### Page text
----------
Take the 2-minute tour ×
Stack Overflow is a question and answer site for professional and enthusiast programmers. It's 100% free, no registration required.

I've been playing around a little with the Exocortex implementation of the FFT, but I'm having some problems.

Whenever I modify the amplitudes of the frequency bins before calling the iFFT the resulting signal contains some clicks and pops, especially when low frequencies are present in the signal (like drums or basses). However, this does not happen if I attenuate all the bins by the same factor.

Let me put an example of the output buffer of a 4-sample FFT:

// Bin 0 (DC)
FFTOut[0] = 0.0000610351563
FFTOut[1] = 0.0

// Bin 1
FFTOut[2] = 0.000331878662
FFTOut[3] = 0.000629425049

// Bin 2
FFTOut[4] = -0.0000381469727
FFTOut[5] =  0.0

// Bin 3, this is the first and only negative frequency bin.
FFTOut[6] =  0.000331878662
FFTOut[7] = -0.000629425049

The output is composed of pairs of floats, each representing the real and imaginay parts of a single bin. So, bin 0 (array indexes 0, 1) would represent the real and imaginary parts of the DC frequency. As you can see, bins 1 and 3 both have the same values, (except for the sign of the Im part), so I guess bin 3 is the first negative frequency, and finally indexes (4, 5) would be the last positive frequency bin.

Then to attenuate the frequency bin 1 this is what I do:

// Attenuate the 'positive' bin
FFTOut[2] *= 0.5;
FFTOut[3] *= 0.5;

// Attenuate its corresponding negative bin.
FFTOut[6] *= 0.5;
FFTOut[7] *= 0.5;

For the actual tests I'm using a 1024-length FFT and I always provide all the samples so no 0-padding is needed.

// Attenuate
var halfSize = fftWindowLength / 2;
float leftFreq = 0f;
float rightFreq = 22050f; 
for( var c = 1; c < halfSize; c++ )
{
    var freq = c * (44100d / halfSize);

    // Calc. positive and negative frequency indexes.
    var k = c * 2;
    var nk = (fftWindowLength - c) * 2;

    // This kind of attenuation corresponds to a high-pass filter.
    // The attenuation at the transition band is linearly applied, could
    // this be the cause of the distortion of low frequencies?
    var attn = (freq < leftFreq) ? 
                    0 : 
                    (freq < rightFreq) ? 
                        ((freq - leftFreq) / (rightFreq - leftFreq)) :
                        1;

    // Attenuate positive and negative bins.
    mFFTOut[ k ] *= (float)attn;
    mFFTOut[ k + 1 ] *= (float)attn;
    mFFTOut[ nk ] *= (float)attn;
    mFFTOut[ nk + 1 ] *= (float)attn;
}

Obviously I'm doing something wrong but can't figure out what.
----------
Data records
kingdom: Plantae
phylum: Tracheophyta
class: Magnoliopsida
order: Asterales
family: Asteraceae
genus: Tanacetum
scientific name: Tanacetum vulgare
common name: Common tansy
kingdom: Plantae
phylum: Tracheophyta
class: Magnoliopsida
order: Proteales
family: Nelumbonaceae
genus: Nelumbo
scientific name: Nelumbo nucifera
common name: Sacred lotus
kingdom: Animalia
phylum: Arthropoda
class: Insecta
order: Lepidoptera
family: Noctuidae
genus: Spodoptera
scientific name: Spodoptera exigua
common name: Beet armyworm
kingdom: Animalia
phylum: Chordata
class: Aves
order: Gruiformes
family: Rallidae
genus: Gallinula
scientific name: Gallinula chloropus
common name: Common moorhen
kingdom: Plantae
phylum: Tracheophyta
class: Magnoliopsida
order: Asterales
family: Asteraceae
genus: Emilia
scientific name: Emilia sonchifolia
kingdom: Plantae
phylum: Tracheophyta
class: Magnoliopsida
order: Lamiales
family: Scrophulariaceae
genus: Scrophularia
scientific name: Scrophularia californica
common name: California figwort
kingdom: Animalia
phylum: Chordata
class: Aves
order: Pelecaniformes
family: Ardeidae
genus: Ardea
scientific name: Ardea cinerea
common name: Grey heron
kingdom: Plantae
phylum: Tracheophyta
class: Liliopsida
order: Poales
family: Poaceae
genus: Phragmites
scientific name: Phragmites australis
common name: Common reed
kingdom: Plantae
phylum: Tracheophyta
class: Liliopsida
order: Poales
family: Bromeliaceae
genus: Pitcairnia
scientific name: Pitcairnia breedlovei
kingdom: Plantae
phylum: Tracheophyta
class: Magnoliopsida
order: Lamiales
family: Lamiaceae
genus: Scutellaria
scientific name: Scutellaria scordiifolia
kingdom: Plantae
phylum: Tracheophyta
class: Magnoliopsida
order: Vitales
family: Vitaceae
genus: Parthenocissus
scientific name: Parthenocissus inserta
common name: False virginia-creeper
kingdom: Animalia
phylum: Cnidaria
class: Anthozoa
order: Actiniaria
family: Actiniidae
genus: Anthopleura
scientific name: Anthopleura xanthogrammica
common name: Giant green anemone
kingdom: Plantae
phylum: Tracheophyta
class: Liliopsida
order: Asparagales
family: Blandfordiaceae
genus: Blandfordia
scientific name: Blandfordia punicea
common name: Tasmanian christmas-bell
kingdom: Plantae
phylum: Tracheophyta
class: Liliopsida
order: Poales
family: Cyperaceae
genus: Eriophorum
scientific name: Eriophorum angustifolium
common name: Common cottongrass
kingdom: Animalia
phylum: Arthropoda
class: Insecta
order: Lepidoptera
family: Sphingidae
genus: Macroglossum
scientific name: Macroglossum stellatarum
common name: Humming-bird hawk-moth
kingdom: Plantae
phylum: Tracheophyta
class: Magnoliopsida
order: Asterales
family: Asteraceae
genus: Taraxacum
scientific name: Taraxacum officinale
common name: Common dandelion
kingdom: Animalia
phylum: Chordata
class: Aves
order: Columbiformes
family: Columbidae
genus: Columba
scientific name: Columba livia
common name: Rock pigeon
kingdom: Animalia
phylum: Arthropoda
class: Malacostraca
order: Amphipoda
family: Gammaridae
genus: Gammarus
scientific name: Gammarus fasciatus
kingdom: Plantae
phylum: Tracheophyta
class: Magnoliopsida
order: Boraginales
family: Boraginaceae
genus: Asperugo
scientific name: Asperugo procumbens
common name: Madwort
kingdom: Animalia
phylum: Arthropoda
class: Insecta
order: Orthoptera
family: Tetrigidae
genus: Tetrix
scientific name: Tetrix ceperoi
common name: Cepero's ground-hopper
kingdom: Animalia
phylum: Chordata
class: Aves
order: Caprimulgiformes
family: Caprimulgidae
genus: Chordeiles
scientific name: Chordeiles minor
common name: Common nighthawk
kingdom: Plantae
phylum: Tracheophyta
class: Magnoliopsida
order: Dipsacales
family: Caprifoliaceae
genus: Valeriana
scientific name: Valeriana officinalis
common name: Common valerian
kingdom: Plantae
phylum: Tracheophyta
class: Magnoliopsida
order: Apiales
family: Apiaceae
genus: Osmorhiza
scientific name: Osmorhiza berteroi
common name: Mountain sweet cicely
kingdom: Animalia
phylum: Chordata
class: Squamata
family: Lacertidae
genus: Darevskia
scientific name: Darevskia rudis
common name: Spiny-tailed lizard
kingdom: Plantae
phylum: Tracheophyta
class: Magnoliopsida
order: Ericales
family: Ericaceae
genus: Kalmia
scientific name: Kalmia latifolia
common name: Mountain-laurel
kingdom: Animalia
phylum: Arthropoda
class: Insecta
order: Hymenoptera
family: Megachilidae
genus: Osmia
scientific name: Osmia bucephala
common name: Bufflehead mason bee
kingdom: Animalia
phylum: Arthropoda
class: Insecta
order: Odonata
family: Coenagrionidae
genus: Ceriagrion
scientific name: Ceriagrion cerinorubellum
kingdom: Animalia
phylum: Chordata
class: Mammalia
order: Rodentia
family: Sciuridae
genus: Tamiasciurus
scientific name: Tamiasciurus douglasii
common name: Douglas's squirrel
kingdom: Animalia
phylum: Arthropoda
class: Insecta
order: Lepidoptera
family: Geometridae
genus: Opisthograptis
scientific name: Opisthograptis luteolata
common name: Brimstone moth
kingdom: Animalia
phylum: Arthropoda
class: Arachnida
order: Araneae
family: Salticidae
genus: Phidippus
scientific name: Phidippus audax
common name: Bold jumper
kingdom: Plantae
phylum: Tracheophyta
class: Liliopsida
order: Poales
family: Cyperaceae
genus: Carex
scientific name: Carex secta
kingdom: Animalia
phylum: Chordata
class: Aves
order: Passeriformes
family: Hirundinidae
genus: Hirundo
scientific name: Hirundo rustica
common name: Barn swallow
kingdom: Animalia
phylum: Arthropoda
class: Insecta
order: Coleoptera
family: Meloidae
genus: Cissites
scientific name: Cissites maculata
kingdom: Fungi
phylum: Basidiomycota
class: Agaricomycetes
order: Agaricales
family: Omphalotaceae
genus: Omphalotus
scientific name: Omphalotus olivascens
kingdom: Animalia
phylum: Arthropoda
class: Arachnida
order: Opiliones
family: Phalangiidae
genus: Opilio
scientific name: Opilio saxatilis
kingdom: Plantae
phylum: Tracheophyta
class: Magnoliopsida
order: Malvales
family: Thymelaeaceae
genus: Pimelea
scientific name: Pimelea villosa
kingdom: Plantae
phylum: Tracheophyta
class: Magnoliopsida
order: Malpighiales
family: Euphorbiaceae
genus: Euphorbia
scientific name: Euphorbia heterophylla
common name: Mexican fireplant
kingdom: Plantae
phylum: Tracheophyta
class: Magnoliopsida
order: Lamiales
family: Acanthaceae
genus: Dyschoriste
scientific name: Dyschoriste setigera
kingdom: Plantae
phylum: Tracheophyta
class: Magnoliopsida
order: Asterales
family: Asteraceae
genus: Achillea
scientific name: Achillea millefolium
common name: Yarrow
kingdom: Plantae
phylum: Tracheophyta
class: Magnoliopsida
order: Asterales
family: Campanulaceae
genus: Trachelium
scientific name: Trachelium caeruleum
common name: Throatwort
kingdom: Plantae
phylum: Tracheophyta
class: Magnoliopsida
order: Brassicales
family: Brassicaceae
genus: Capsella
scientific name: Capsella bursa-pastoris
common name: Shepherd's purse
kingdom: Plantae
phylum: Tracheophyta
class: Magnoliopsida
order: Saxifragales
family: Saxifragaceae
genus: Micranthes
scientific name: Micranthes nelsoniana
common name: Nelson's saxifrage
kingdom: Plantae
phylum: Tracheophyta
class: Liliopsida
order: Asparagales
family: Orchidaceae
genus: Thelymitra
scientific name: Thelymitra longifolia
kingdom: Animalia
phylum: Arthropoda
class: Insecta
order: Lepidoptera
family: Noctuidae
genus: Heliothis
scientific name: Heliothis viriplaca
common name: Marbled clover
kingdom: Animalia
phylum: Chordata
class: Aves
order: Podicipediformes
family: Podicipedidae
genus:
----------
### Task to carry out
Please return the section of the FFT thread between "var k = c *" and "< leftFreq) ?", inclusive, copied word for word.

### Written response
var k = c * 2;
    var nk = (fftWindowLength - c) * 2;

    // This kind of attenuation corresponds to a high-pass filter.
    // The attenuation at the transition band is linearly applied, could
    // this be the cause of the distortion of low frequencies?
    var attn = (freq < leftFreq) ?